Stored listing
* * * * * * * * *
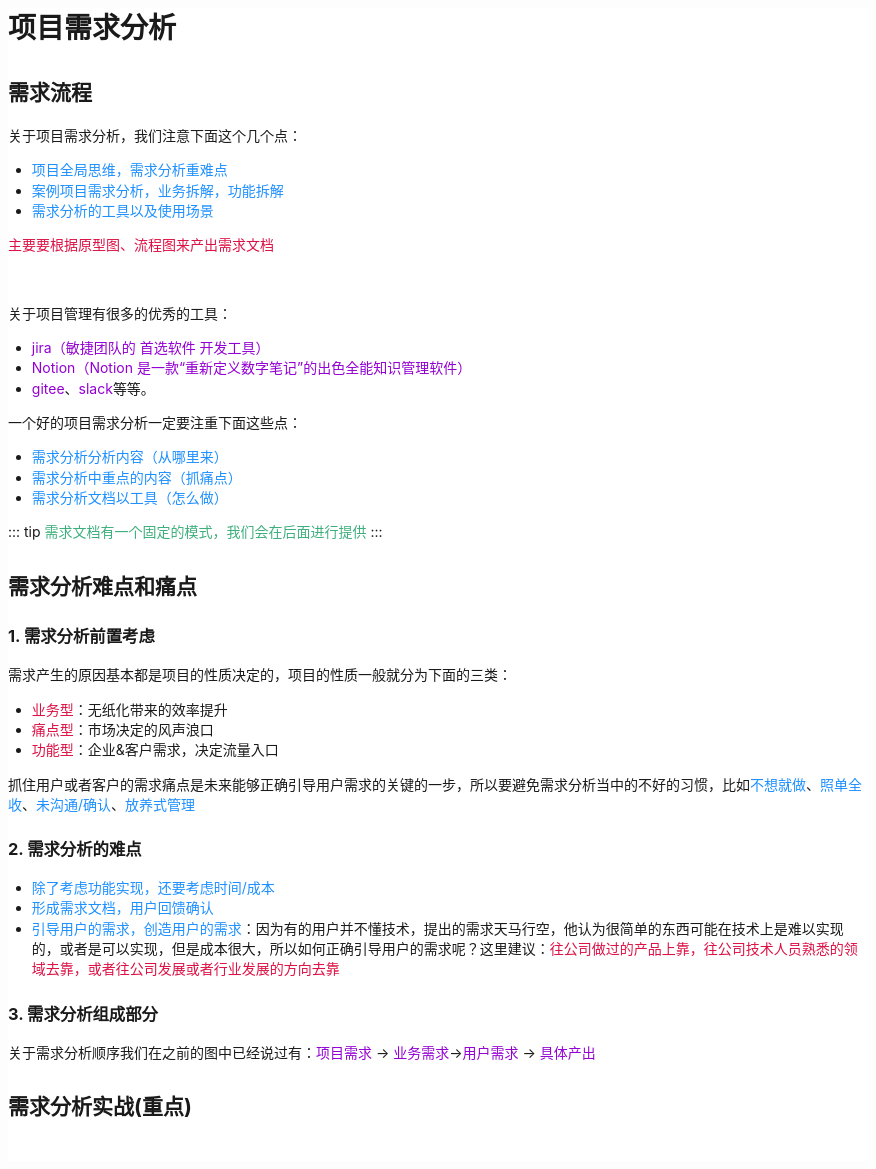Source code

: # 项目需求分析

## 需求流程
关于项目需求分析，我们注意下面这个几个点：
+ <font color=#1E90FF>项目全局思维，需求分析重难点</font>
+ <font color=#1E90FF>案例项目需求分析，业务拆解，功能拆解</font>
+ <font color=#1E90FF>需求分析的工具以及使用场景</font>

<font color=#DD1144>主要要根据原型图、流程图来产出需求文档</font>

<img :src="$withBase('/bigfrontend-devop-3.png')" alt="">

关于项目管理有很多的优秀的工具：
+ <font color=#9400D3>jira（敏捷团队的 首选软件 开发工具）</font>
+ <font color=#9400D3>Notion（Notion 是一款“重新定义数字笔记”的出色全能知识管理软件）</font>
+ <font color=#9400D3>gitee</font>、<font color=#9400D3>slack</font>等等。

一个好的项目需求分析一定要注重下面这些点：
+ <font color=#1E90FF>需求分析分析内容（从哪里来）</font>
+ <font color=#1E90FF>需求分析中重点的内容（抓痛点）</font>
+ <font color=#1E90FF>需求分析文档以工具（怎么做）</font>

::: tip
<font color=#3eaf7c>需求文档有一个固定的模式，我们会在后面进行提供</font>
:::

## 需求分析难点和痛点
### 1. 需求分析前置考虑
需求产生的原因基本都是项目的性质决定的，项目的性质一般就分为下面的三类：
+ <font color=#DD1144>业务型</font>：无纸化带来的效率提升
+ <font color=#DD1144>痛点型</font>：市场决定的风声浪口
+ <font color=#DD1144>功能型</font>：企业&客户需求，决定流量入口

抓住用户或者客户的需求痛点是未来能够正确引导用户需求的关键的一步，所以要避免需求分析当中的不好的习惯，比如<font color=#1E90FF>不想就做</font>、<font color=#1E90FF>照单全收</font>、<font color=#1E90FF>未沟通/确认</font>、<font color=#1E90FF>放养式管理</font>

### 2. 需求分析的难点
+ <font color=#1E90FF>除了考虑功能实现，还要考虑时间/成本</font>
+ <font color=#1E90FF>形成需求文档，用户回馈确认</font>
+ <font color=#1E90FF>引导用户的需求，创造用户的需求</font>：因为有的用户并不懂技术，提出的需求天马行空，他认为很简单的东西可能在技术上是难以实现的，或者是可以实现，但是成本很大，所以如何正确引导用户的需求呢？这里建议：<font color=#DD1144>往公司做过的产品上靠，往公司技术人员熟悉的领域去靠，或者往公司发展或者行业发展的方向去靠</font>

### 3. 需求分析组成部分
关于需求分析顺序我们在之前的图中已经说过有：<font color=#9400D3>项目需求</font> -> <font color=#9400D3>业务需求</font>-><font color=#9400D3>用户需求</font> -> <font color=#9400D3>具体产出</font>

## 需求分析实战(重点)
<img :src="$withBase('/bigfrontend-devop-4.png')" alt="">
* * * * * * * * *
--- Goal of the exercise ---
Render the listing above as a JSON list of strings, one string per line of its source text, omitting blank lines and leaving out the pictures.

--- Problem solution ---
[
  "Source code",
  ": # 项目需求分析",
  "## 需求流程",
  "关于项目需求分析，我们注意下面这个几个点：",
  "+ <font color=#1E90FF>项目全局思维，需求分析重难点</font>",
  "+ <font color=#1E90FF>案例项目需求分析，业务拆解，功能拆解</font>",
  "+ <font color=#1E90FF>需求分析的工具以及使用场景</font>",
  "<font color=#DD1144>主要要根据原型图、流程图来产出需求文档</font>",
  "<img :src=\"$withBase('/bigfrontend-devop-3.png')\" alt=\"\">",
  "关于项目管理有很多的优秀的工具：",
  "+ <font color=#9400D3>jira（敏捷团队的 首选软件 开发工具）</font>",
  "+ <font color=#9400D3>Notion（Notion 是一款“重新定义数字笔记”的出色全能知识管理软件）</font>",
  "+ <font color=#9400D3>gitee</font>、<font color=#9400D3>slack</font>等等。",
  "一个好的项目需求分析一定要注重下面这些点：",
  "+ <font color=#1E90FF>需求分析分析内容（从哪里来）</font>",
  "+ <font color=#1E90FF>需求分析中重点的内容（抓痛点）</font>",
  "+ <font color=#1E90FF>需求分析文档以工具（怎么做）</font>",
  "::: tip",
  "<font color=#3eaf7c>需求文档有一个固定的模式，我们会在后面进行提供</font>",
  ":::",
  "## 需求分析难点和痛点",
  "### 1. 需求分析前置考虑",
  "需求产生的原因基本都是项目的性质决定的，项目的性质一般就分为下面的三类：",
  "+ <font color=#DD1144>业务型</font>：无纸化带来的效率提升",
  "+ <font color=#DD1144>痛点型</font>：市场决定的风声浪口",
  "+ <font color=#DD1144>功能型</font>：企业&客户需求，决定流量入口",
  "抓住用户或者客户的需求痛点是未来能够正确引导用户需求的关键的一步，所以要避免需求分析当中的不好的习惯，比如<font color=#1E90FF>不想就做</font>、<font color=#1E90FF>照单全收</font>、<font color=#1E90FF>未沟通/确认</font>、<font color=#1E90FF>放养式管理</font>",
  "### 2. 需求分析的难点",
  "+ <font color=#1E90FF>除了考虑功能实现，还要考虑时间/成本</font>",
  "+ <font color=#1E90FF>形成需求文档，用户回馈确认</font>",
  "+ <font color=#1E90FF>引导用户的需求，创造用户的需求</font>：因为有的用户并不懂技术，提出的需求天马行空，他认为很简单的东西可能在技术上是难以实现的，或者是可以实现，但是成本很大，所以如何正确引导用户的需求呢？这里建议：<font color=#DD1144>往公司做过的产品上靠，往公司技术人员熟悉的领域去靠，或者往公司发展或者行业发展的方向去靠</font>",
  "### 3. 需求分析组成部分",
  "关于需求分析顺序我们在之前的图中已经说过有：<font color=#9400D3>项目需求</font> -> <font color=#9400D3>业务需求</font>-><font color=#9400D3>用户需求</font> -> <font color=#9400D3>具体产出</font>",
  "## 需求分析实战(重点)",
  "<img :src=\"$withBase('/bigfrontend-devop-4.png')\" alt=\"\">"
]